As part of the Administration's work to stabilize housing in the City of Boston, it has taken an innovative approach to addressing housing: Mayor Walsh launched both the Office of Housing Stability, responsible for programs that assist Boston residents in a housing crisis -- whether due to eviction, landlord-tenant disputes, rent escalations, unplanned loss of housing, or any other rental housing emergency -- as well as the Housing Innovation Lab, which pioneers ideas to bring down the cost to build, buy and own homes in the City of Boston.

The Office of Housing Stability develops programs like Boston's tenants' rights guide, which works to prevent displacement. The Housing Lab pilots programs like Boston's Intergenerational Homeshare Pilot, which matches older residents who have a spare bedroom with students seeking an affordable place to stay.

Earlier this week, Mayor Walsh also filed a citywide ordinance establishing guidelines and regulations to better track and regulate short-term rentals in the City of Boston. The new regulations put forth in the ordinance aim to capture the growth of Boston's growing home-share industry, while including deterrents to help prevent operators from monopolizing Boston's housing market with short-term rentals. The overall goal of the ordinance is to responsibly incorporate the growth of the home-share industry into Boston's work to create affordable housing for all.
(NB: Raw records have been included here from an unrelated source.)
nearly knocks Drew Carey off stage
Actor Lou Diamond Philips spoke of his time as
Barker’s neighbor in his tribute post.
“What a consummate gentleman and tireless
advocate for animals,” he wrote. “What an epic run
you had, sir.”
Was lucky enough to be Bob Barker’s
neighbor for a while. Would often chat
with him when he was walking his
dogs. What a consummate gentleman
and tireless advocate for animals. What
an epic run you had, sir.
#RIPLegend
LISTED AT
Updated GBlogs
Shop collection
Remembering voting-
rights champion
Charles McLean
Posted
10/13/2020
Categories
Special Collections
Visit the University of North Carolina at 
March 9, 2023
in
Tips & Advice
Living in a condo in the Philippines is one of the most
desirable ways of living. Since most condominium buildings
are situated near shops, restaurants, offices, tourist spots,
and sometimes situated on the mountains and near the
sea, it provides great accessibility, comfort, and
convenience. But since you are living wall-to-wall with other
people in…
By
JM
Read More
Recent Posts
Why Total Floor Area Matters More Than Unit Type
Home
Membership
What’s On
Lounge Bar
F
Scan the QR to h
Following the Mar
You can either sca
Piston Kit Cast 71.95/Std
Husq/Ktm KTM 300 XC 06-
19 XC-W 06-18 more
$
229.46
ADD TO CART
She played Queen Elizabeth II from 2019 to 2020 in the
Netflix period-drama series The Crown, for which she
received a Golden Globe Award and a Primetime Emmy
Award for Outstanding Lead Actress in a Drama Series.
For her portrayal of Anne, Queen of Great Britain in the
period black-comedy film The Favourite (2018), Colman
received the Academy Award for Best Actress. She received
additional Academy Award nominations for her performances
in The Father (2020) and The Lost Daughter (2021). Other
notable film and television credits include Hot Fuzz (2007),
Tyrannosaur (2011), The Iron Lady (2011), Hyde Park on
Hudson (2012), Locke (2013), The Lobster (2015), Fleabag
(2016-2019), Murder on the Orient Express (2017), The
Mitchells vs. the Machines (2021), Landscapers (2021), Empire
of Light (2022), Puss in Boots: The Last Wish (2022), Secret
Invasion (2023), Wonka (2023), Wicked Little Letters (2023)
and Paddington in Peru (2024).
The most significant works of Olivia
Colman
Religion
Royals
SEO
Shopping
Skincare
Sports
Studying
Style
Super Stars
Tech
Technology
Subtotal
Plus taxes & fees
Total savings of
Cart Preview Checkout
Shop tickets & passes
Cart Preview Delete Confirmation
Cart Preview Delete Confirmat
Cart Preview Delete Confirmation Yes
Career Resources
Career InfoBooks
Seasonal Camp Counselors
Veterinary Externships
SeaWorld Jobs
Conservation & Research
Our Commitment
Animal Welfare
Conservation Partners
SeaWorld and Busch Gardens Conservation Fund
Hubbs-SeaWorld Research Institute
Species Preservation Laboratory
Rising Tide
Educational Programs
In addition to Boston's work to build and maintain housing, Mayor Walsh has also pledged to end chronic homelessness in the City of Boston. Boston has already ended chronic veterans homelessness in Boston. As of October 31, 2017, 413 chronically homeless individuals have been housed in the City of Boston. Boston's Way Home, the City's action plan to end chronic homelessness, focuses on a housing-first model. Rather than counting on shelter as the solution to the issue, the housing-first model means an individual's entrance into the shelter system is also their entrance to a path toward permanent, stable housing.

In his 2018 inauguration speech, Mayor Walsh also announced the launch of Boston's Way Home Fund, which will raise $10 million over the course of four years. These privately-raised funds will be used to create 200 new units of supportive, sustainable, long-term housing for chronically homeless men and women.